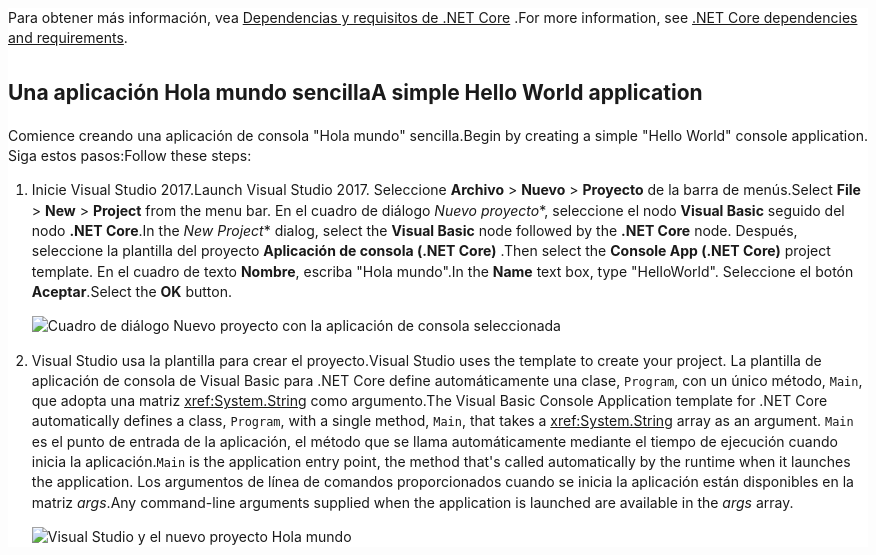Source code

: <span data-ttu-id="6779a-110">Para obtener más información, vea [Dependencias y requisitos de .NET Core](../install/dependencies.md?tabs=netcore30&pivots=os-windows) .</span><span class="sxs-lookup"><span data-stu-id="6779a-110">For more information, see [.NET Core dependencies and requirements](../install/dependencies.md?tabs=netcore30&pivots=os-windows).</span></span>

## <a name="a-simple-hello-world-application"></a><span data-ttu-id="6779a-111">Una aplicación Hola mundo sencilla</span><span class="sxs-lookup"><span data-stu-id="6779a-111">A simple Hello World application</span></span>

<span data-ttu-id="6779a-112">Comience creando una aplicación de consola "Hola mundo" sencilla.</span><span class="sxs-lookup"><span data-stu-id="6779a-112">Begin by creating a simple "Hello World" console application.</span></span> <span data-ttu-id="6779a-113">Siga estos pasos:</span><span class="sxs-lookup"><span data-stu-id="6779a-113">Follow these steps:</span></span>

1. <span data-ttu-id="6779a-114">Inicie Visual Studio 2017.</span><span class="sxs-lookup"><span data-stu-id="6779a-114">Launch Visual Studio 2017.</span></span> <span data-ttu-id="6779a-115">Seleccione **Archivo** > **Nuevo** > **Proyecto** de la barra de menús.</span><span class="sxs-lookup"><span data-stu-id="6779a-115">Select **File** > **New** > **Project** from the menu bar.</span></span> <span data-ttu-id="6779a-116">En el cuadro de diálogo *Nuevo proyecto*\*, seleccione el nodo **Visual Basic** seguido del nodo **.NET Core**.</span><span class="sxs-lookup"><span data-stu-id="6779a-116">In the *New Project*\* dialog, select the **Visual Basic** node followed by the **.NET Core** node.</span></span> <span data-ttu-id="6779a-117">Después, seleccione la plantilla del proyecto **Aplicación de consola (.NET Core)** .</span><span class="sxs-lookup"><span data-stu-id="6779a-117">Then select the **Console App (.NET Core)** project template.</span></span> <span data-ttu-id="6779a-118">En el cuadro de texto **Nombre**, escriba "Hola mundo".</span><span class="sxs-lookup"><span data-stu-id="6779a-118">In the **Name** text box, type "HelloWorld".</span></span> <span data-ttu-id="6779a-119">Seleccione el botón **Aceptar**.</span><span class="sxs-lookup"><span data-stu-id="6779a-119">Select the **OK** button.</span></span>

   ![Cuadro de diálogo Nuevo proyecto con la aplicación de consola seleccionada](./media/vb-with-visual-studio/visual-studio-new-project.png)

1. <span data-ttu-id="6779a-121">Visual Studio usa la plantilla para crear el proyecto.</span><span class="sxs-lookup"><span data-stu-id="6779a-121">Visual Studio uses the template to create your project.</span></span> <span data-ttu-id="6779a-122">La plantilla de aplicación de consola de Visual Basic para .NET Core define automáticamente una clase, `Program`, con un único método, `Main`, que adopta una matriz <xref:System.String> como argumento.</span><span class="sxs-lookup"><span data-stu-id="6779a-122">The Visual Basic Console Application template for .NET Core automatically defines a class, `Program`, with a single method, `Main`, that takes a <xref:System.String> array as an argument.</span></span> <span data-ttu-id="6779a-123">`Main` es el punto de entrada de la aplicación, el método que se llama automáticamente mediante el tiempo de ejecución cuando inicia la aplicación.</span><span class="sxs-lookup"><span data-stu-id="6779a-123">`Main` is the application entry point, the method that's called automatically by the runtime when it launches the application.</span></span> <span data-ttu-id="6779a-124">Los argumentos de línea de comandos proporcionados cuando se inicia la aplicación están disponibles en la matriz *args*.</span><span class="sxs-lookup"><span data-stu-id="6779a-124">Any command-line arguments supplied when the application is launched are available in the *args* array.</span></span>

   ![Visual Studio y el nuevo proyecto Hola mundo](./media/vb-with-visual-studio/visual-studio-main-window.png)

JOB.
Word for word, restate the lines from the first line of the material through the line containing "Hello World application</span></span>", with the pictures left out.

RESPONSE BELOW.
Source code

: <span data-ttu-id="6779a-110">Para obtener más información, vea [Dependencias y requisitos de .NET Core](../install/dependencies.md?tabs=netcore30&pivots=os-windows) .</span><span class="sxs-lookup"><span data-stu-id="6779a-110">For more information, see [.NET Core dependencies and requirements](../install/dependencies.md?tabs=netcore30&pivots=os-windows).</span></span>

## <a name="a-simple-hello-world-application"></a><span data-ttu-id="6779a-111">Una aplicación Hola mundo sencilla</span><span class="sxs-lookup"><span data-stu-id="6779a-111">A simple Hello World application</span></span>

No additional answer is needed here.